SOURCE MATERIAL:

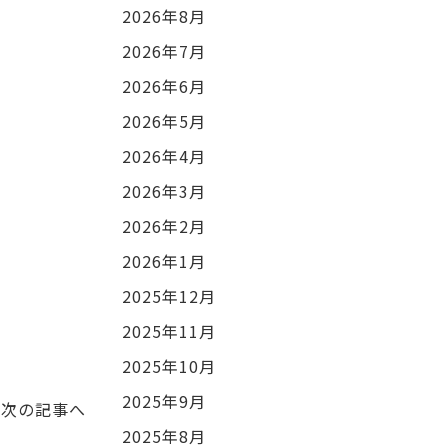
2026年8月
2026年7月
2026年6月
2026年5月
2026年4月
2026年3月
2026年2月
2026年1月
2025年12月
2025年11月
2025年10月
2025年9月
次の記事へ
2025年8月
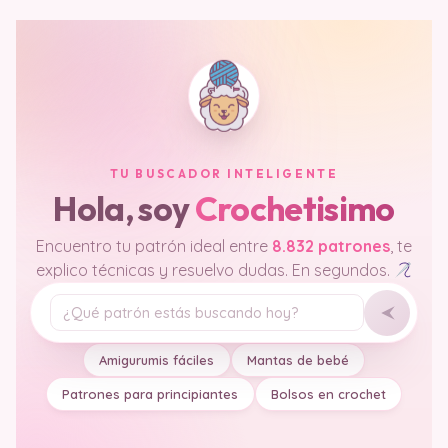
TU BUSCADOR INTELIGENTE
Hola, soy
Crochetisimo
Encuentro tu patrón ideal entre
8.832 patrones
, te
explico técnicas y resuelvo dudas. En segundos.
Tu pregunta
Amigurumis fáciles
Mantas de bebé
Patrones para principiantes
Bolsos en crochet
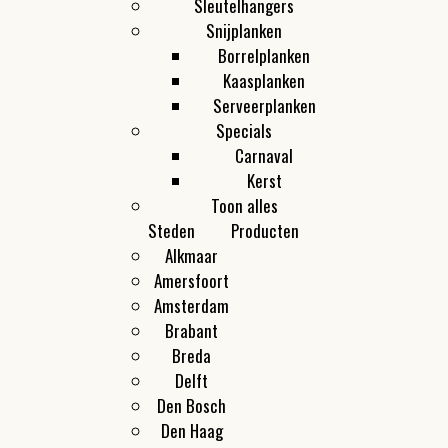
Sleutelhangers
Snijplanken
Borrelplanken
Kaasplanken
Serveerplanken
Specials
Carnaval
Kerst
Toon alles
Steden
Producten
Alkmaar
Amersfoort
Amsterdam
Brabant
Breda
Delft
Den Bosch
Den Haag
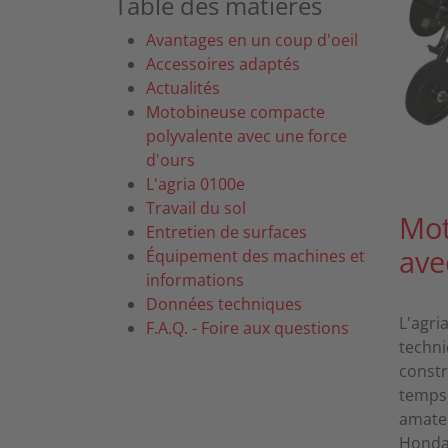
Table des matières
Avantages en un coup d'oeil
Accessoires adaptés
Actualités
Motobineuse compacte
polyvalente avec une force
d'ours
L'agria 0100e
Travail du sol
Mot
Entretien de surfaces
ave
Équipement des machines et
informations
Données techniques
L'agri
F.A.Q. - Foire aux questions
techni
constr
temps,
amateu
Honda 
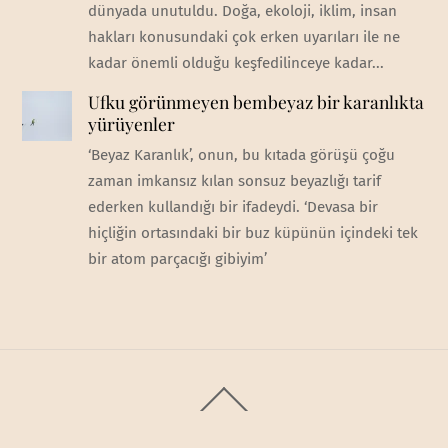
dünyada unutuldu. Doğa, ekoloji, iklim, insan
hakları konusundaki çok erken uyarıları ile ne
kadar önemli olduğu keşfedilinceye kadar...
Ufku görünmeyen bembeyaz bir karanlıkta
yürüyenler
‘Beyaz Karanlık’, onun, bu kıtada görüşü çoğu
zaman imkansız kılan sonsuz beyazlığı tarif
ederken kullandığı bir ifadeydi. ‘Devasa bir
hiçliğin ortasındaki bir buz küpünün içindeki tek
bir atom parçacığı gibiyim’
Back
To
Top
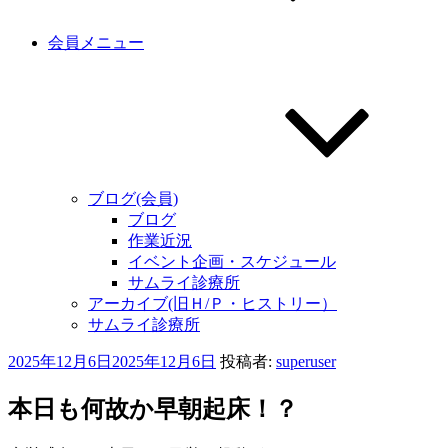
会員メニュー
ブログ(会員)
ブログ
作業近況
イベント企画・スケジュール
サムライ診療所
アーカイブ(旧Ｈ/Ｐ・ヒストリー）
サムライ診療所
投
2025年12月6日
2025年12月6日
投稿者:
superuser
稿
日:
本日も何故か早朝起床！？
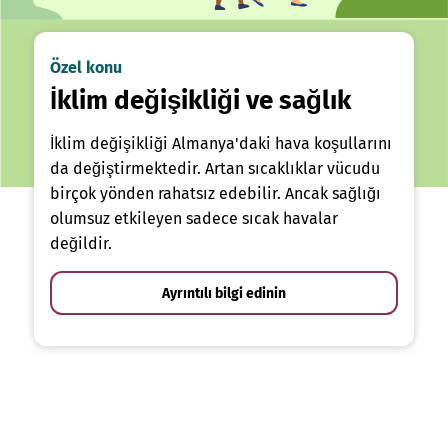
Özel konu
İklim değişikliği ve sağlık
İklim değişikliği Almanya'daki hava koşullarını
da değiştirmektedir. Artan sıcaklıklar vücudu
birçok yönden rahatsız edebilir. Ancak sağlığı
olumsuz etkileyen sadece sıcak havalar
değildir.
Ayrıntılı bilgi edinin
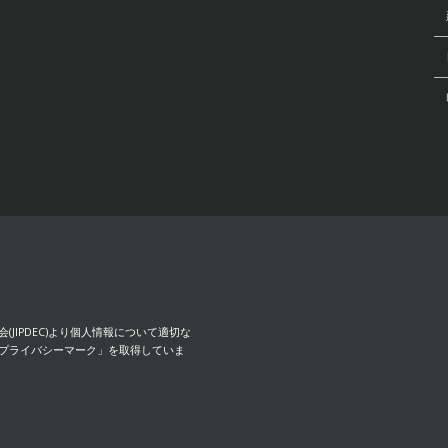
JIPDEC)より個人情報について
適切な
プライバシーマーク」を取得していま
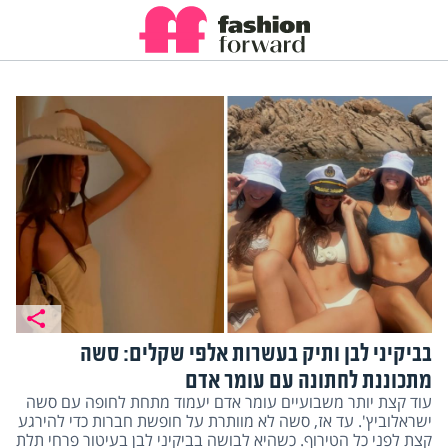
בביקיני לבן ותיק בעשרות אלפי שקלים: סשה
מתכוננת לחתונה עם עומר אדם
עוד קצת יותר משבועיים עומר אדם יעמוד מתחת לחופה עם סשה
ישראלוביץ'. עד אז, סשה לא מוותרת על חופשת חברות כדי להירגע
קצת לפני כל הטירוף. כשהיא לבושה בביקיני לבן בעיטור פרחי תלת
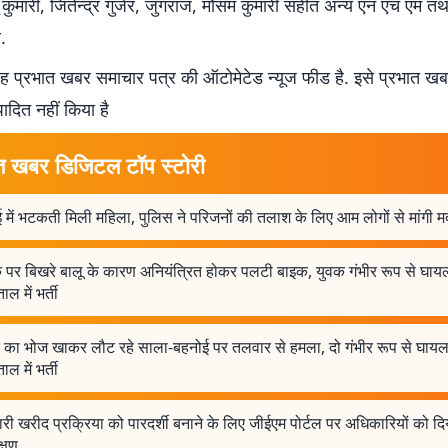
 कुमारी, जितेन्द्र गुर्जर, जुगराज, मौसम कुमारी सहीत अन्य एन एच एम 
े.
 प्रभात खबर समाचार पत्र की ऑटोमेटेड न्यूज फीड है. इसे प्रभात ख
पादित नहीं किया है
त खबर डिजिटल टॉप स्टोरी
में भटकती मिली महिला, पुलिस ने परिजनों की तलाश के लिए आम लोगों से मांगी 
 पर बिखरे बालू के कारण अनियंत्रित होकर पलटी बाइक, युवक गंभीर रूप से घा
ाल में भर्ती
द्ध का भोज खाकर लौट रहे साला-बहनोई पर तलवार से हमला, दो गंभीर रूप से घाय
ाल में भर्ती
ी खरीद प्रक्रिया को पारदर्शी बनाने के लिए जीईएम पोर्टल पर अधिकारियों को दि
क्षण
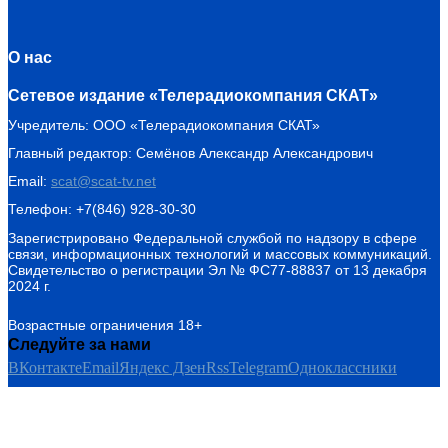
О нас
Сетевое издание «Телерадиокомпания СКАТ»
Учредитель: ООО «Телерадиокомпания СКАТ»
Главный редактор: Семёнов Александр Александрович
Email:
scat@scat-tv.net
Телефон: +7(846) 928-30-30
Зарегистрировано Федеральной службой по надзору в сфере
связи, информационных технологий и массовых коммуникаций.
Свидетельство о регистрации Эл № ФС77-88837 от 13 декабря
2024 г.
Возрастные ограничения 18+
Следуйте за нами
ВКонтакте
Email
Яндекс Дзен
Rss
Telegram
Одноклассники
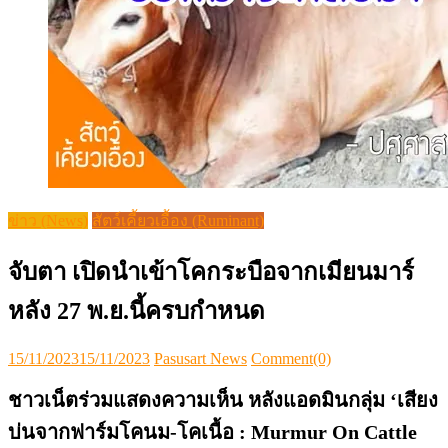
ข่าว (News)
สัตว์เคี้ยวเอื้อง (Ruminant)
จับตา เปิดนำเข้าโคกระบือจากเมียนมาร์
หลัง 27 พ.ย.นี้ครบกำหนด
Posted
Author
15/11/2023
15/11/2023
Pasusart News
Comment(0)
on
ชาวเน็ตร่วมแสดงความเห็น หลังแอดมินกลุ่ม ‘เสียง
บ่นจากฟาร์มโคนม-โคเนื้อ : Murmur On Cattle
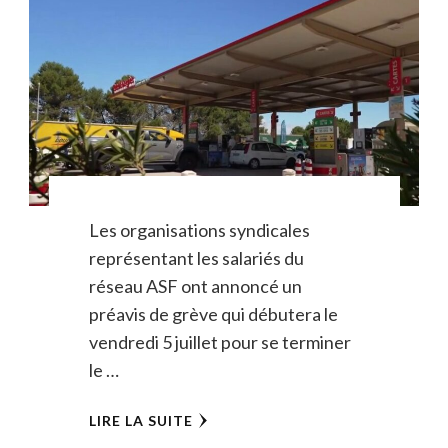
Les organisations syndicales
représentant les salariés du
réseau ASF ont annoncé un
préavis de grève qui débutera le
vendredi 5 juillet pour se terminer
le …
LIRE LA SUITE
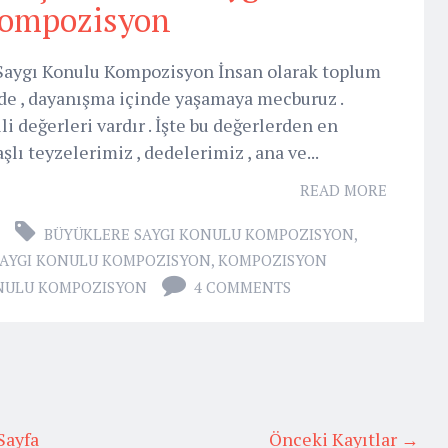
ompozisyon
 Saygı Konulu Kompozisyon İnsan olarak toplum
inde , dayanışma içinde yaşamaya mecburuz .
li değerleri vardır . İşte bu değerlerden en
lı teyzelerimiz , dedelerimiz , ana ve...
READ MORE
BÜYÜKLERE SAYGI KONULU KOMPOZISYON
,
SAYGI KONULU KOMPOZISYON
,
KOMPOZISYON
ONULU KOMPOZISYON
4 COMMENTS
Sayfa
Önceki Kayıtlar →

EXERCISE PROMPT: Within the entries, find all lines that contain "İklim" and copy each one.

TASK OUTPUT:
İklim değişikliği ve sağlık
İklim değişikliği Almanya'daki hava koşullarını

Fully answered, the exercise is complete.